Brief:
Each line of the data below either holds "INSCRIÇÕES" or does not. Report how many do, and only that.
======== Material shown
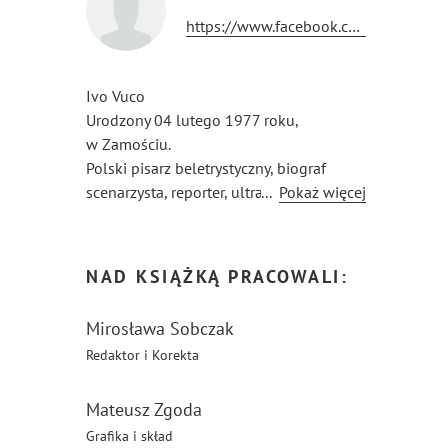
https://www.facebook.com/recenzjepobyku/
Ivo Vuco
Urodzony 04 lutego 1977 roku,
w Zamościu.
Polski pisarz beletrystyczny, biograf
scenarzysta, reporter, ultra maratończyk.
...
Pokaż więcej
Tworzył w Nowym Jorku i Dublinie,
obecnie mieszka w Warszawie.
NAD KSIĄŻKĄ PRACOWALI:
Mirosława Sobczak
Redaktor i Korekta
Mateusz Zgoda
Grafika i skład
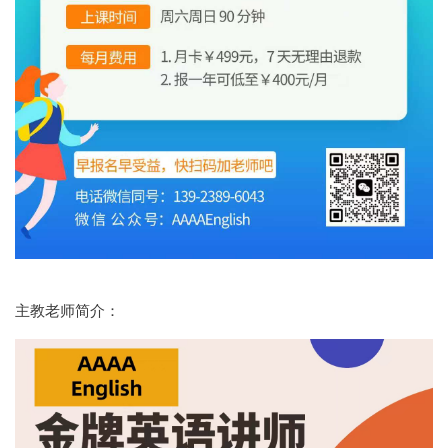
主教老师简介：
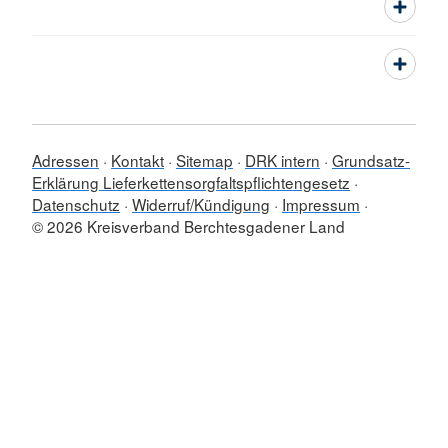
Adressen
Kontakt
Sitemap
DRK intern
Grundsatz-
Erklärung Lieferkettensorgfaltspflichtengesetz
Datenschutz
Widerruf/Kündigung
Impressum
© 2026 Kreisverband Berchtesgadener Land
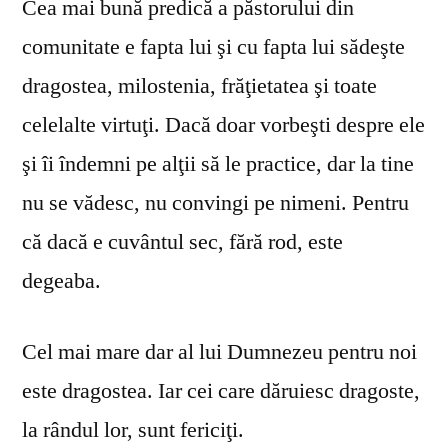
Cea mai bună predică a păstorului din
comunitate e fapta lui şi cu fapta lui sădeşte
dragostea, milostenia, frăţietatea şi toate
celelalte virtuţi. Dacă doar vorbeşti despre ele
şi îi îndemni pe alţii să le practice, dar la tine
nu se vă­desc, nu convingi pe nimeni. Pentru
că dacă e cuvântul sec, fără rod, este
degeaba.
Cel mai mare dar al lui Dumnezeu pentru noi
este dragostea. Iar cei care dăruiesc dragoste,
la rândul lor, sunt fericiţi.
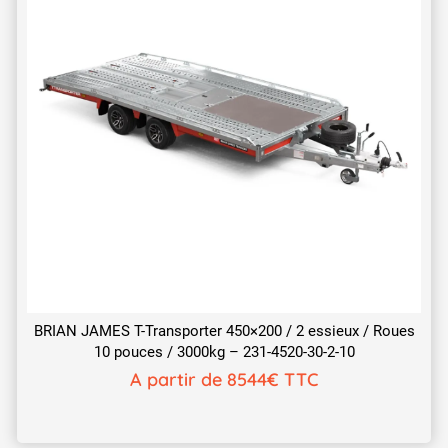
BRIAN JAMES T-Transporter 450×200 / 2 essieux / Roues
10 pouces / 3000kg – 231-4520-30-2-10
A partir de 8544€ TTC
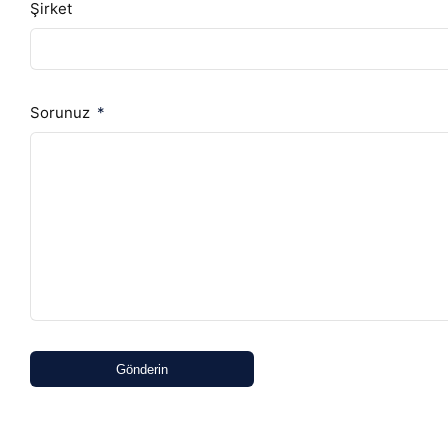
Şirket
Sorunuz
Gönderin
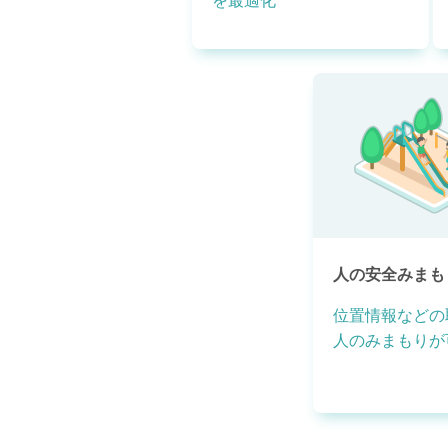
を最適化
人の安全みまも
位置情報などの
人のみまもりが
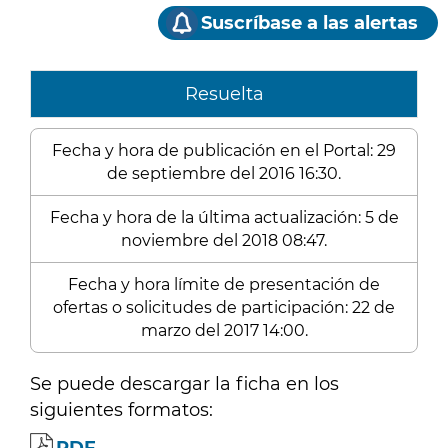
Suscríbase a las alertas
Resuelta
Fecha y hora de publicación en el Portal: 29
de septiembre del 2016 16:30.
Fecha y hora de la última actualización: 5 de
noviembre del 2018 08:47.
Fecha y hora límite de presentación de
ofertas o solicitudes de participación: 22 de
marzo del 2017 14:00.
Se puede descargar la ficha en los
siguientes formatos:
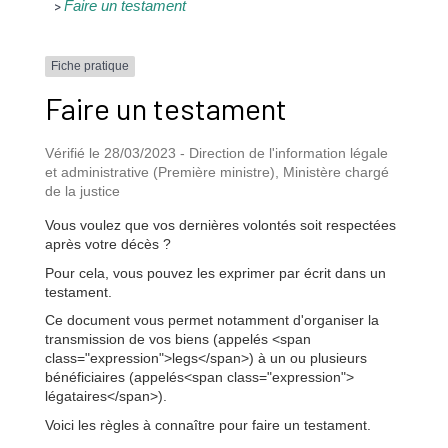
Faire un testament
>
Fiche pratique
Faire un testament
Vérifié le 28/03/2023 - Direction de l'information légale
et administrative (Première ministre), Ministère chargé
de la justice
Vous voulez que vos dernières volontés soit respectées
après votre décès ?
Pour cela, vous pouvez les exprimer par écrit dans un
testament.
Ce document vous permet notamment d'organiser la
transmission de vos biens (appelés <span
class="expression">legs</span>) à un ou plusieurs
bénéficiaires (appelés<span class="expression">
légataires</span>).
Voici les règles à connaître pour faire un testament.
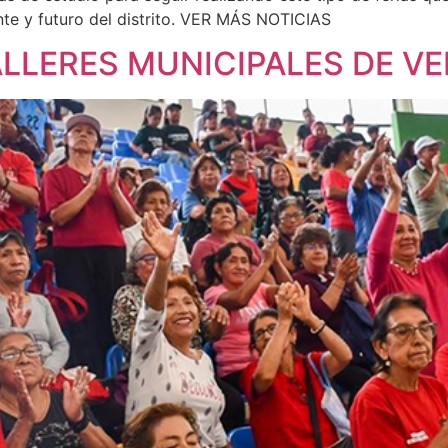
nte y futuro del distrito. VER MÁS NOTICIAS
LLERES MUNICIPALES DE V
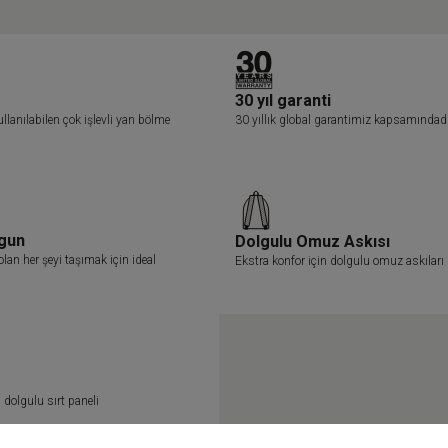
30 yıl garanti
ullanılabilen çok işlevli yan bölme
30 yıllık global garantimiz kapsamındad
ygun
Dolgulu Omuz Askısı
olan her şeyi taşımak için ideal
Ekstra konfor için dolgulu omuz askıları
 dolgulu sırt paneli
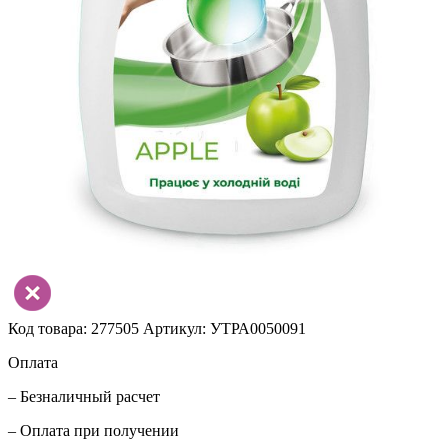
Код товара: 277505
Артикул: УТРА0050091
Оплата
– Безналичный расчет
– Оплата при получении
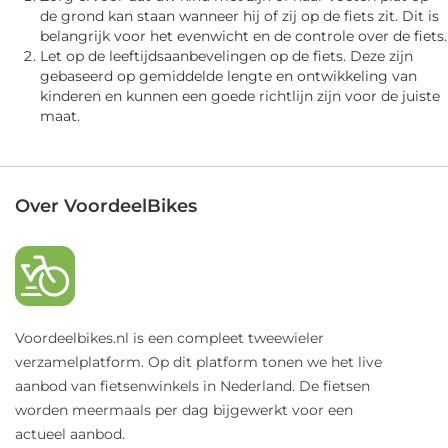
de grond kan staan wanneer hij of zij op de fiets zit. Dit is
belangrijk voor het evenwicht en de controle over de fiets.
Let op de leeftijdsaanbevelingen op de fiets. Deze zijn
gebaseerd op gemiddelde lengte en ontwikkeling van
kinderen en kunnen een goede richtlijn zijn voor de juiste
maat.
Over VoordeelBikes
Voordeelbikes.nl is een compleet tweewieler
verzamelplatform. Op dit platform tonen we het live
aanbod van fietsenwinkels in Nederland. De fietsen
worden meermaals per dag bijgewerkt voor een
actueel aanbod.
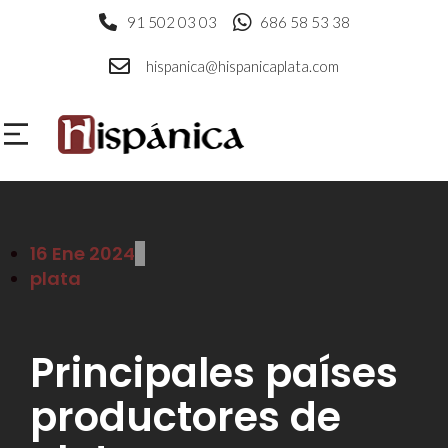
91 502 03 03
686 58 53 38
hispanica@hispanicaplata.com
16 Ene 2024
plata
Principales países
productores de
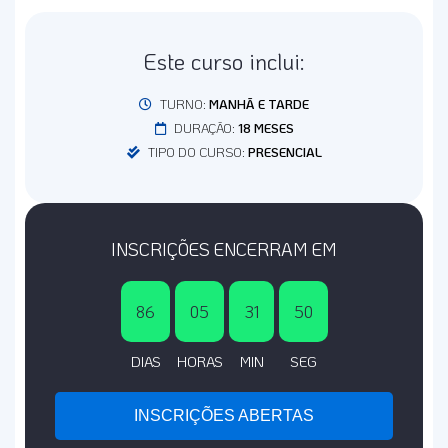
Este curso inclui:
TURNO:
MANHÃ E TARDE
DURAÇÃO:
18 MESES
TIPO DO CURSO:
PRESENCIAL
INSCRIÇÕES ENCERRAM EM
86
05
31
50
DIAS
HORAS
MIN
SEG
INSCRIÇÕES ABERTAS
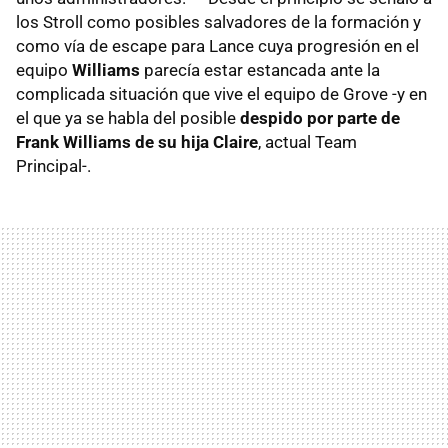
los Stroll como posibles salvadores de la formación y
como vía de escape para Lance cuya progresión en el
equipo
Williams
parecía estar estancada ante la
complicada situación que vive el equipo de Grove -y en
el que ya se habla del posible
despido por parte de
Frank Williams de su hija Claire
, actual Team
Principal-.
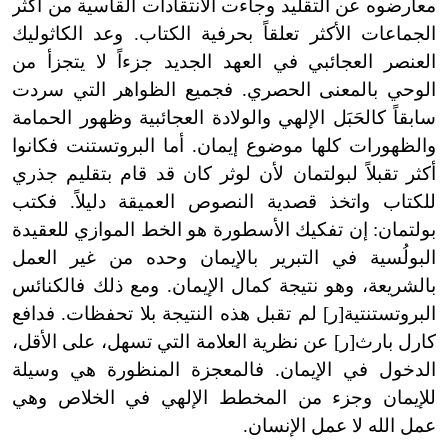
معارضوه عن التقليد وجاءت الانتقادات القاسية من أكثر
الجماعات الأكثر تعلقاً بحرفية الكتاب. وعد الكاثوليك
العنصر العجائبي في العهد الجديد جزءاً لا يتجزأ من
الوحي بالمعنى الحصري. فجميع الظواهر التي سردت
سابقاً كالحَبَل الإلهي والولادة العجائبية وظهور الحمامة
والظهورات كلها موضوع إيمان. أما البروتستنت فكانوا
أكثر تقبلاً لبولتمان لأن لوثر كان قد قام بتقليم جذري
للكتاب واتخذ قصدية النصوص العميقة دليلاً. فكتب
بولتمان: إن تفكيك الأسطورة هو الخط الموازي للعقيدة
البولُسية في التبرير بالإيمان وحده من غير العمل
بالشريعة، وهو نتيجة كمال الإيمان. ومع ذلك فالكنائس
البروتستنتية[ر
]
لم تقبل هذه النتيجة بلا تحفظات. فدافع
كارل بارث[ر
]
عن نظرية العلامة التي تسهل، على الأقل،
الدخول في الإيمان. فالمعجزة المنظورة هي وسيلة
للإيمان وجزء من المخطط الإلهي في الخلاص وهي
عمل الله لا عمل الإنسان.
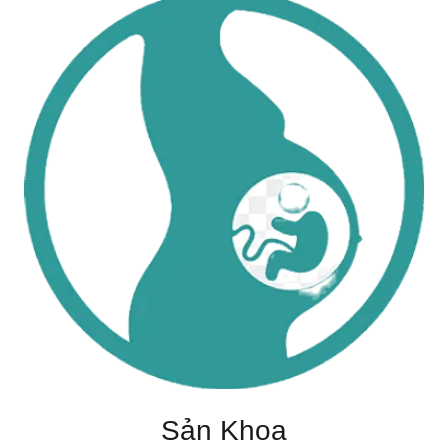
Sản Khoa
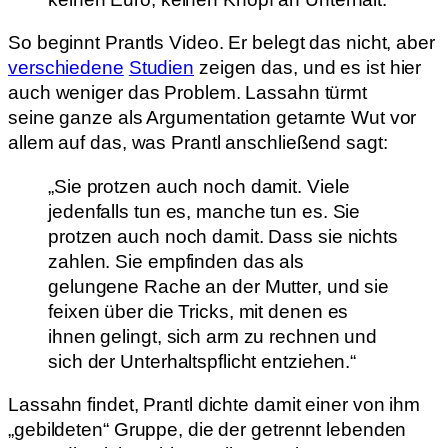
So beginnt Prantls Video. Er belegt das nicht, aber
verschiedene
Studien
zeigen das, und es ist hier
auch weniger das Problem. Lassahn türmt
seine ganze als Argumentation getarnte Wut vor
allem auf das, was Prantl anschließend sagt:
„Sie protzen auch noch damit. Viele
jedenfalls tun es, manche tun es. Sie
protzen auch noch damit. Dass sie nichts
zahlen. Sie empfinden das als
gelungene Rache an der Mutter, und sie
feixen über die Tricks, mit denen es
ihnen gelingt, sich arm zu rechnen und
sich der Unterhaltspflicht entziehen.“
Lassahn findet, Prantl dichte damit einer von ihm
„gebildeten“ Gruppe, die der getrennt lebenden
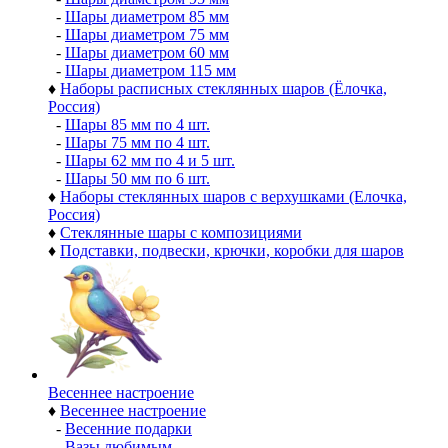
-
Шары диаметром 85 мм
-
Шары диаметром 75 мм
-
Шары диаметром 60 мм
-
Шары диаметром 115 мм
♦
Наборы расписных стеклянных шаров (Ёлочка,
Россия)
-
Шары 85 мм по 4 шт.
-
Шары 75 мм по 4 шт.
-
Шары 62 мм по 4 и 5 шт.
-
Шары 50 мм по 6 шт.
♦
Наборы стеклянных шаров с верхушками (Елочка,
Россия)
♦
Стеклянные шары с композициями
♦
Подставки, подвески, крючки, коробки для шаров
Весеннее настроение
♦
Весеннее настроение
-
Весенние подарки
-
Вазы любимым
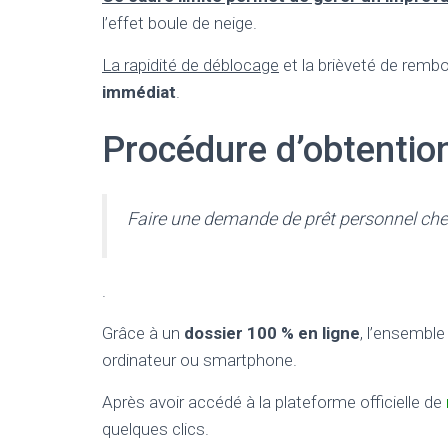
l’effet boule de neige.
La rapidité de déblocage
et la brièveté de rem
immédiat
.
Procédure d’obtentio
Faire une demande de prêt personnel che
.
Grâce à un
dossier 100 % en ligne
, l’ensemble
ordinateur ou smartphone.
Après avoir accédé à la plateforme officielle de
quelques clics.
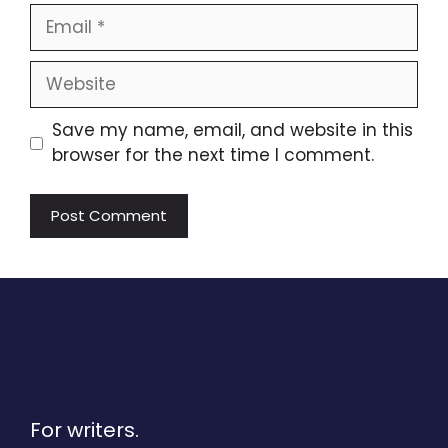
Email
Website
Save my name, email, and website in this
browser for the next time I comment.
For writers.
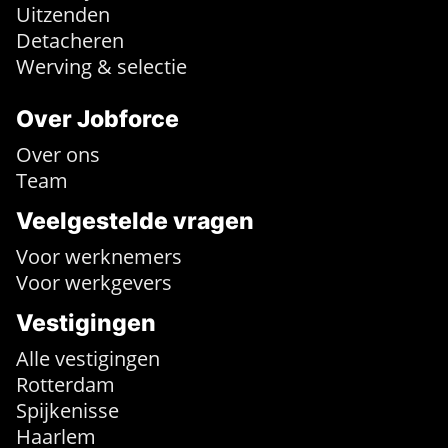
Uitzenden
Detacheren
Werving & selectie
Over Jobforce
Over ons
Team
Veelgestelde vragen
Voor werknemers
Voor werkgevers
Vestigingen
Alle vestigingen
Rotterdam
Spijkenisse
Haarlem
================
Task answer:
2